(What the exercise asks) The answer is an exact repeat of the entries below, with the pictures omitted.

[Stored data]
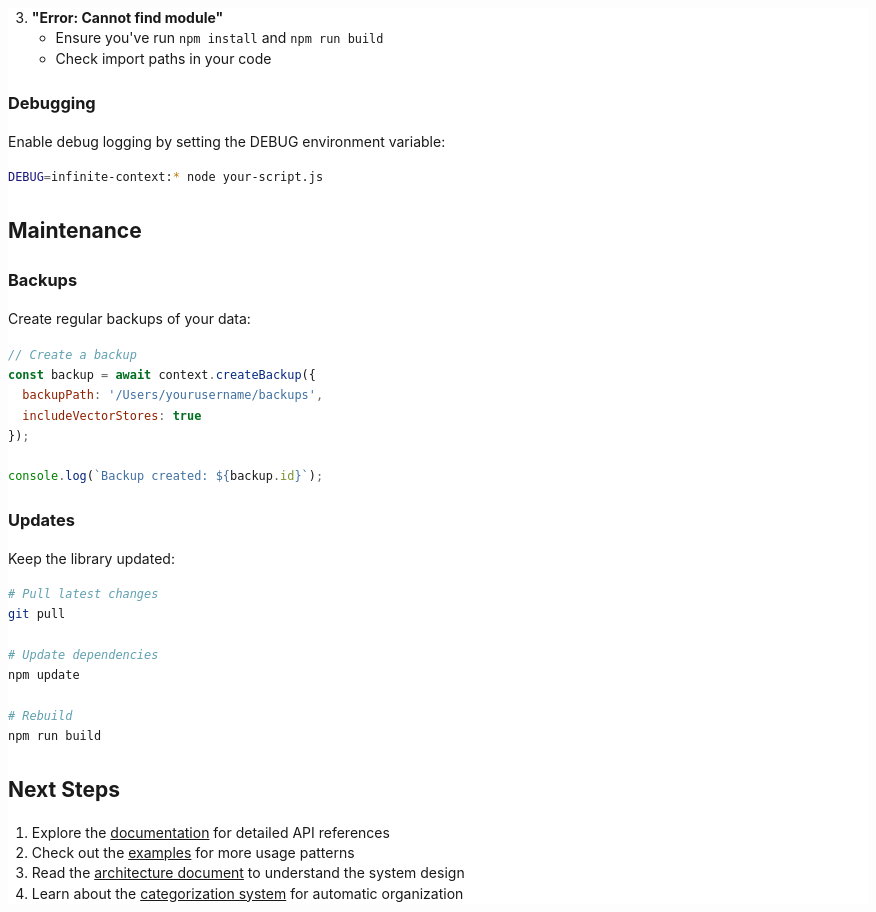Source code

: 3. **"Error: Cannot find module"**
   - Ensure you've run `npm install` and `npm run build`
   - Check import paths in your code

### Debugging

Enable debug logging by setting the DEBUG environment variable:

```bash
DEBUG=infinite-context:* node your-script.js
```

## Maintenance

### Backups

Create regular backups of your data:

```javascript
// Create a backup
const backup = await context.createBackup({
  backupPath: '/Users/yourusername/backups',
  includeVectorStores: true
});

console.log(`Backup created: ${backup.id}`);
```

### Updates

Keep the library updated:

```bash
# Pull latest changes
git pull

# Update dependencies
npm update

# Rebuild
npm run build
```

## Next Steps

1. Explore the [documentation](../docs/) for detailed API references
2. Check out the [examples](../examples/) for more usage patterns
3. Read the [architecture document](ARCHITECTURE.md) to understand the system design
4. Learn about the [categorization system](CATEGORIZATION.md) for automatic organization
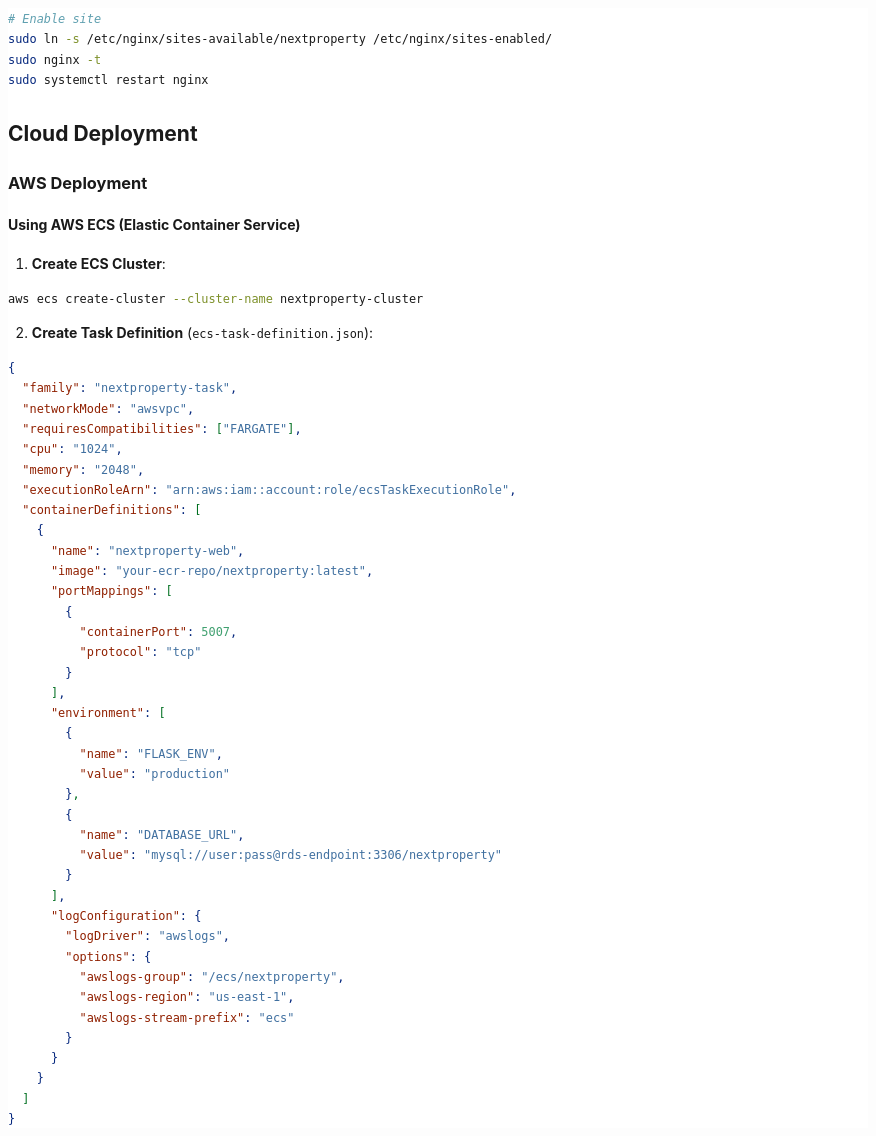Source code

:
 ```bash
# Enable site
sudo ln -s /etc/nginx/sites-available/nextproperty /etc/nginx/sites-enabled/
sudo nginx -t
sudo systemctl restart nginx
```

## Cloud Deployment

### AWS Deployment

#### Using AWS ECS (Elastic Container Service)

1. **Create ECS Cluster**:
```bash
aws ecs create-cluster --cluster-name nextproperty-cluster
```

2. **Create Task Definition** (`ecs-task-definition.json`):
```json
{
  "family": "nextproperty-task",
  "networkMode": "awsvpc",
  "requiresCompatibilities": ["FARGATE"],
  "cpu": "1024",
  "memory": "2048",
  "executionRoleArn": "arn:aws:iam::account:role/ecsTaskExecutionRole",
  "containerDefinitions": [
    {
      "name": "nextproperty-web",
      "image": "your-ecr-repo/nextproperty:latest",
      "portMappings": [
        {
          "containerPort": 5007,
          "protocol": "tcp"
        }
      ],
      "environment": [
        {
          "name": "FLASK_ENV",
          "value": "production"
        },
        {
          "name": "DATABASE_URL",
          "value": "mysql://user:pass@rds-endpoint:3306/nextproperty"
        }
      ],
      "logConfiguration": {
        "logDriver": "awslogs",
        "options": {
          "awslogs-group": "/ecs/nextproperty",
          "awslogs-region": "us-east-1",
          "awslogs-stream-prefix": "ecs"
        }
      }
    }
  ]
}
```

(Your response)
Source code

: 3. **"Error: Cannot find module"**
   - Ensure you've run `npm install` and `npm run build`
   - Check import paths in your code

### Debugging

Enable debug logging by setting the DEBUG environment variable:

```bash
DEBUG=infinite-context:* node your-script.js
```

## Maintenance

### Backups

Create regular backups of your data:

```javascript
// Create a backup
const backup = await context.createBackup({
  backupPath: '/Users/yourusername/backups',
  includeVectorStores: true
});

console.log(`Backup created: ${backup.id}`);
```

### Updates

Keep the library updated:

```bash
# Pull latest changes
git pull

# Update dependencies
npm update

# Rebuild
npm run build
```

## Next Steps

1. Explore the [documentation](../docs/) for detailed API references
2. Check out the [examples](../examples/) for more usage patterns
3. Read the [architecture document](ARCHITECTURE.md) to understand the system design
4. Learn about the [categorization system](CATEGORIZATION.md) for automatic organization
Source code

:
 ```bash
# Enable site
sudo ln -s /etc/nginx/sites-available/nextproperty /etc/nginx/sites-enabled/
sudo nginx -t
sudo systemctl restart nginx
```

## Cloud Deployment

### AWS Deployment

#### Using AWS ECS (Elastic Container Service)

1. **Create ECS Cluster**:
```bash
aws ecs create-cluster --cluster-name nextproperty-cluster
```

2. **Create Task Definition** (`ecs-task-definition.json`):
```json
{
  "family": "nextproperty-task",
  "networkMode": "awsvpc",
  "requiresCompatibilities": ["FARGATE"],
  "cpu": "1024",
  "memory": "2048",
  "executionRoleArn": "arn:aws:iam::account:role/ecsTaskExecutionRole",
  "containerDefinitions": [
    {
      "name": "nextproperty-web",
      "image": "your-ecr-repo/nextproperty:latest",
      "portMappings": [
        {
          "containerPort": 5007,
          "protocol": "tcp"
        }
      ],
      "environment": [
        {
          "name": "FLASK_ENV",
          "value": "production"
        },
        {
          "name": "DATABASE_URL",
          "value": "mysql://user:pass@rds-endpoint:3306/nextproperty"
        }
      ],
      "logConfiguration": {
        "logDriver": "awslogs",
        "options": {
          "awslogs-group": "/ecs/nextproperty",
          "awslogs-region": "us-east-1",
          "awslogs-stream-prefix": "ecs"
        }
      }
    }
  ]
}
```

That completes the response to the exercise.